▸ Directions: Reproduce word for word the part of the 2021 Manufacturing Indaba article that begins with the words "Companies Tribunal" and ends with "resilient value chains.".

2021 Manufacturing Indaba: Minister Patel calls on local business to seize the moment and industrialise

Companies Tribunal

The 2021 Manufacturing Indaba convened around the theme ‘Rethink. Manufacturing – Charting a post COVID 19 pandemic recovery course for the manufacturing sector’, began on Monday with a keynote address from the Minister of Trade, Industry and Competition, Minister Ebrahim Patel.

The Indaba will focus on a wide range of areas with relevance to the fortunes of the South African manufacturing sector.

These include, but are not limited to the role of renewable energy, electric vehicles, the Africa Continental Free Trade Agreement and the role of financial support in enabling manufacturing advances on the continent.

Furthermore, the onset of COVID 19 and the contemporary global supply chain challenges, have a presented an opportunity of policy convergence with regard to the role of local production in building resilient value chains.

Minister Patel, in his keynote address to the Indaba highlighted the enormous opportunities and challenges for manufacturing on the continent, and the specific interventions that can be pursued to unlock these opportunities in South Africa and the continent of Africa.

▸ Extracted material:
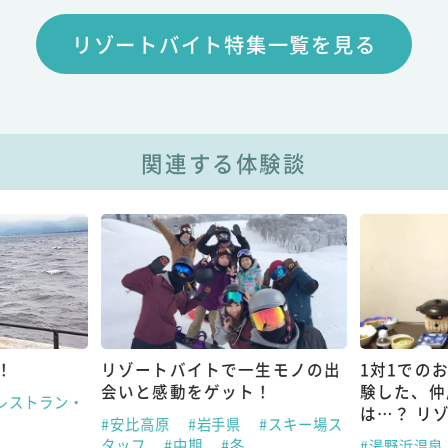
リゾートバイト特集一覧を見る
関連する体験談
！
リゾートバイトで一生モノの出
1対1での
会いと感動をゲット！
験した、仲
レストラン・
は…？ リ
#安比高原
#岩手県
#スキー場ス
タッフ
#中期
#冬
#湯野浜温泉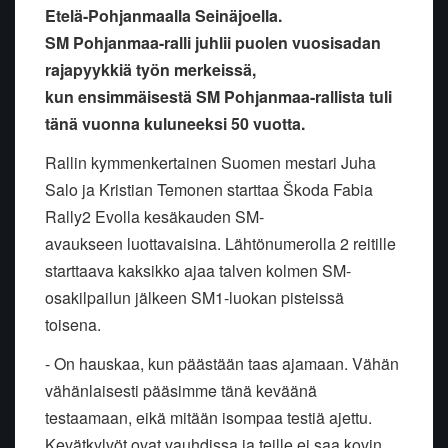
Etelä-Pohjanmaalla Seinäjoella.
SM Pohjanmaa-ralli juhlii puolen vuosisadan
rajapyykkiä työn merkeissä,
kun ensimmäisestä SM Pohjanmaa-rallista tuli
tänä vuonna kuluneeksi 50 vuotta.
Rallin kymmenkertainen Suomen mestari Juha
Salo ja Kristian Temonen
starttaa Škoda Fabia
Rally2 Evolla kesäkauden SM-
avaukseen
luottavaisina. Lähtönumerolla 2 reitille
starttaava kaksikko ajaa talven
kolmen SM-
osakilpailun jälkeen SM1-luokan pisteissä
toisena.
- On hauskaa, kun päästään taas ajamaan. Vähän
vähänlaisesti pääsimme
tänä keväänä
testaamaan, eikä mitään isompaa testiä ajettu.
Kevätkylvöt
ovat vauhdissa ja teille ei saa kovin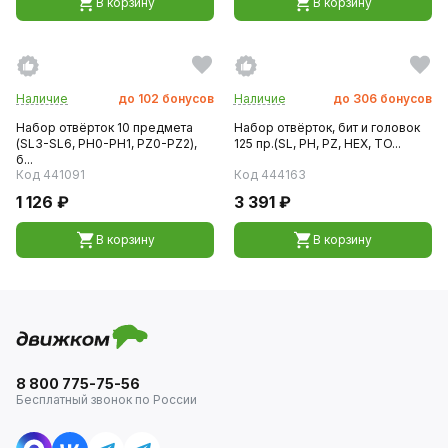
В корзину
В корзину
Наличие
до
102
бонусов
Наличие
до
306
бонусов
Набор отвёрток 10 предмета
Набор отвёрток, бит и головок
(SL3-SL6, PH0-PH1, PZ0-PZ2),
125 пр.(SL, PH, PZ, HEX, TO...
б...
Код 441091
Код 444163
1 126 ₽
3 391 ₽
В корзину
В корзину
8 800 775-75-56
Бесплатный звонок по России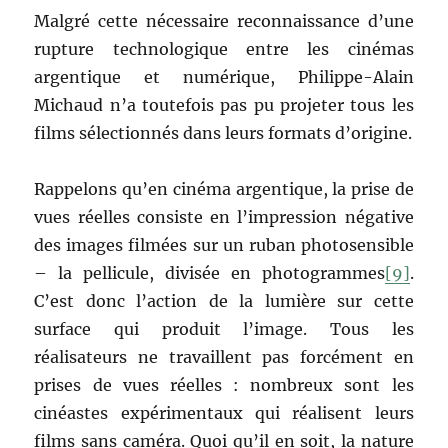
Malgré cette nécessaire reconnaissance d’une
rupture technologique entre les cinémas
argentique et numérique, Philippe-Alain
Michaud n’a toutefois pas pu projeter tous les
films sélectionnés dans leurs formats d’origine.
Rappelons qu’en cinéma argentique, la prise de
vues réelles consiste en l’impression négative
des images filmées sur un ruban photosensible
– la pellicule, divisée en photogrammes
[9]
.
C’est donc l’action de la lumière sur cette
surface qui produit l’image. Tous les
réalisateurs ne travaillent pas forcément en
prises de vues réelles : nombreux sont les
cinéastes expérimentaux qui réalisent leurs
films sans caméra. Quoi qu’il en soit, la nature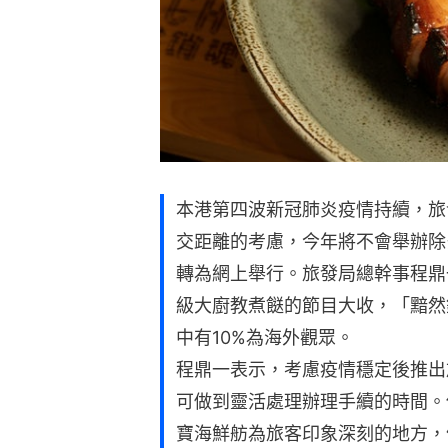
本港第四波新冠肺炎疫情持續，旅
交距離的考慮，今年將不會舉辦除
轉為網上舉行。旅發局總幹事程鼎
級大廚教煮餸的節目大收，「黯然
中有10%為海外觀眾。
程鼎一表示，考慮疫情穩定後推出旅客
可做到靈活處理辦理手續的時間。
寶海鮮舫為旅客印象深刻的地方，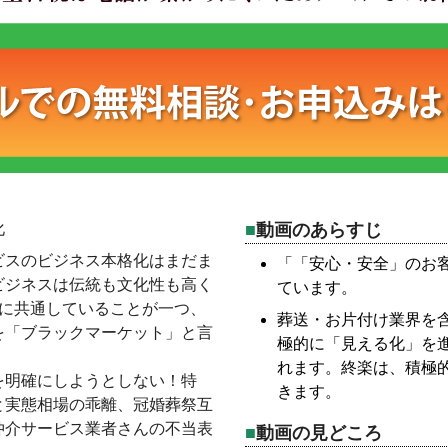
化
動画のあらすじ
ビスのビジネス本格化はまだま
「「安心・安全」のお
ビジネスは伝統も文化性も高く
ています。
スに共通していることが一つ、
葬送・お片付け業界を
を「ブラックマーケット」と言
極的に「見える化」を
れます。終楽は、積極
を明確にしようとしない！特
きます。
と実態相場の乖離、冠婚葬祭互
仲介サービス業者さんの不当表
動画の見どころ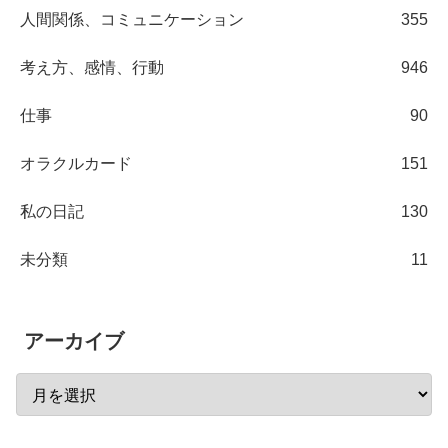
人間関係、コミュニケーション
355
考え方、感情、行動
946
仕事
90
オラクルカード
151
私の日記
130
未分類
11
アーカイブ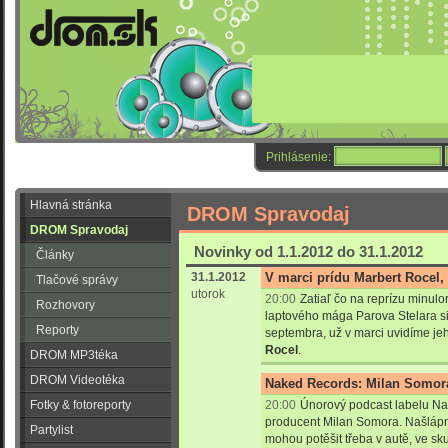
Prihlásenie:
Hlavná stránka
DROM Spravodaj
DROM Spravodaj
Novinky od 1.1.2012 do 31.1.2012
Články
31.1.2012
V marci prídu Marbert Rocel,
Tlačové správy
utorok
20:00
Zatiaľ čo na reprízu minul
Rozhovory
laptového mága Parova Stelara s
Reporty
septembra, už v marci uvidíme j
Rocel
.
DROM MP3téka
DROM Videotéka
Naked Records: Milan Somora
Fotky & fotoreporty
20:00
Únorový podcast labelu N
producent Milan Somora. Našlápn
Partylist
mohou potěšit třeba v autě, ve sku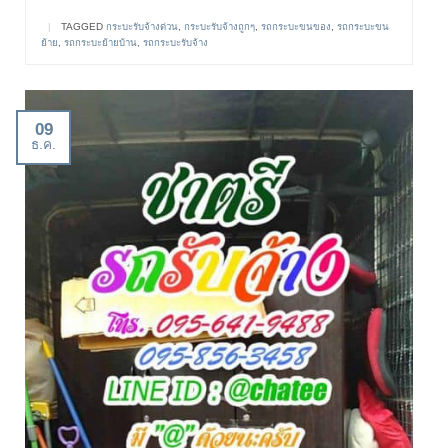
|
TAGGED
กระบะรับจ้างด่วน
,
กระบะรับจ้างถูกๆ
,
รถกระบะขนของ
,
รถกระบะขน
ย้าย
,
รถกระบะย้ายบ้าน
,
รถกระบะรับจ้าง
09
ธ.ค.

▸ Written response:
Companies Tribunal

The 2021 Manufacturing Indaba convened around the theme ‘Rethink. Manufacturing – Charting a post COVID 19 pandemic recovery course for the manufacturing sector’, began on Monday with a keynote address from the Minister of Trade, Industry and Competition, Minister Ebrahim Patel.

The Indaba will focus on a wide range of areas with relevance to the fortunes of the South African manufacturing sector.

These include, but are not limited to the role of renewable energy, electric vehicles, the Africa Continental Free Trade Agreement and the role of financial support in enabling manufacturing advances on the continent.

Furthermore, the onset of COVID 19 and the contemporary global supply chain challenges, have a presented an opportunity of policy convergence with regard to the role of local production in building resilient value chains.